You know as well as I that the democratic process is dead, and Obama will be wholly unable to beat McBomb, it's not even worth getting exercised about anymore.
We waste years of our lives believing "if only Gore had done this, or Kerry had that, or Nader hadn't run" we would not be in an orwellioan war to benefit oil interests, etc.
But in fact, those elections were so close for a reason, and those concessions by Gore and Kerry were given for a reason, and the reason is that apparently the Neocons, through some sort of back-stage manipulation and control, and likely threats, graft and even assassinations, etc. own this country.
We the people gave it to them, we the people are to blame. WE let it happen. But the progressives didn't do this through apathy alone, the red-state rednecks who live in their mega-churches and worship WtF Buckley and raygun, provided the vast electoral fodder.
The electorate of the heartland are goners, lifers, completely deranged, never to be rehabilitated, Just look at McBombs popular support despite the illegal hell the GOP inflicted on the nation and the world--it's uncanny!
It's like there's a mass hypnosis going on for decades now, and those VERY few who see it are the exception, and we can never again truly win the popular vote. The resistance, while once popular even a couple of years ago, was crushed from within by the corruption of the Democrats.
This populace will all just have to die off before anything ever changes. No amount of deranged, brain-damaged, de-limbed Iraq war vets will convince the idiotic red-staters of the corruption of their ways--they are brain-dead, blue-pill believers, and will remain fully, completely hypnotized until the day they die.

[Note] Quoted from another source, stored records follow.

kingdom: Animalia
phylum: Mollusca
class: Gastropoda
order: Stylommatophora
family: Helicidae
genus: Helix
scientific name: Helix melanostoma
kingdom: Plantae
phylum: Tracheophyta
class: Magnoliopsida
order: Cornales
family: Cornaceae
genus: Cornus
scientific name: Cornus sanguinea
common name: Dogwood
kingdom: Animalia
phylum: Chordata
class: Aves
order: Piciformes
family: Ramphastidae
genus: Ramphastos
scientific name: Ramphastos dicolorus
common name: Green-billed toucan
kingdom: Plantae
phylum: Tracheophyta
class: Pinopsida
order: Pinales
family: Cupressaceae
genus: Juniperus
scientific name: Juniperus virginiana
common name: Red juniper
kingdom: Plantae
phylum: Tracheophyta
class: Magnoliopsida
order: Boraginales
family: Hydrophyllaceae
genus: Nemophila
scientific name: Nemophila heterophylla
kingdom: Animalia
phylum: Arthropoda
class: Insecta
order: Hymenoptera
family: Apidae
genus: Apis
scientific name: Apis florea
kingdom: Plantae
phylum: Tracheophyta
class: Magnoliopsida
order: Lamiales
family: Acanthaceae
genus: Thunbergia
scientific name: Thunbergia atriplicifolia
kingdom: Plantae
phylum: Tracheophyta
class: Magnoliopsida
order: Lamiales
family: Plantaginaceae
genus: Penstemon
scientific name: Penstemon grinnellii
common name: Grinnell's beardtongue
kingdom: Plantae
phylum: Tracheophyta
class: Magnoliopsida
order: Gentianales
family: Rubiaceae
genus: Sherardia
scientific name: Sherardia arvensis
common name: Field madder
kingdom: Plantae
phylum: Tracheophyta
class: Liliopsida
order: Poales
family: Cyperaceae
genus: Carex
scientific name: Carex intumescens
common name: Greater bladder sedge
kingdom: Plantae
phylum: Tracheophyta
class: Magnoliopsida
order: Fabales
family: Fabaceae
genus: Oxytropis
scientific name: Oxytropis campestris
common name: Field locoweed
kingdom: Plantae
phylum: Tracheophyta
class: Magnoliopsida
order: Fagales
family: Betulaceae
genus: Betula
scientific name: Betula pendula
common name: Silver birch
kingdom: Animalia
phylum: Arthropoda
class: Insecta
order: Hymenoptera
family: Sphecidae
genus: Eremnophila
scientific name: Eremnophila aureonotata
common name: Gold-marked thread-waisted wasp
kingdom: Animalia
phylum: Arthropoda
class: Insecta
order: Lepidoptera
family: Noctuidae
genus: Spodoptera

If you want to save others from our clearly permanent policy of illegal militaristic atrocity, try convincing the enlisted military cultists of their responsibilities to refuse immoral or illegal orders, for without them, Rummy would have stood alone
(good luck, trying to reform enlisted militaristic goons is likely impossible, they kill because the LIKE to kill, like playing video games with real ammo-- the volunteer military selects for sociopaths, might as well be a buncha deranged sport-hunters).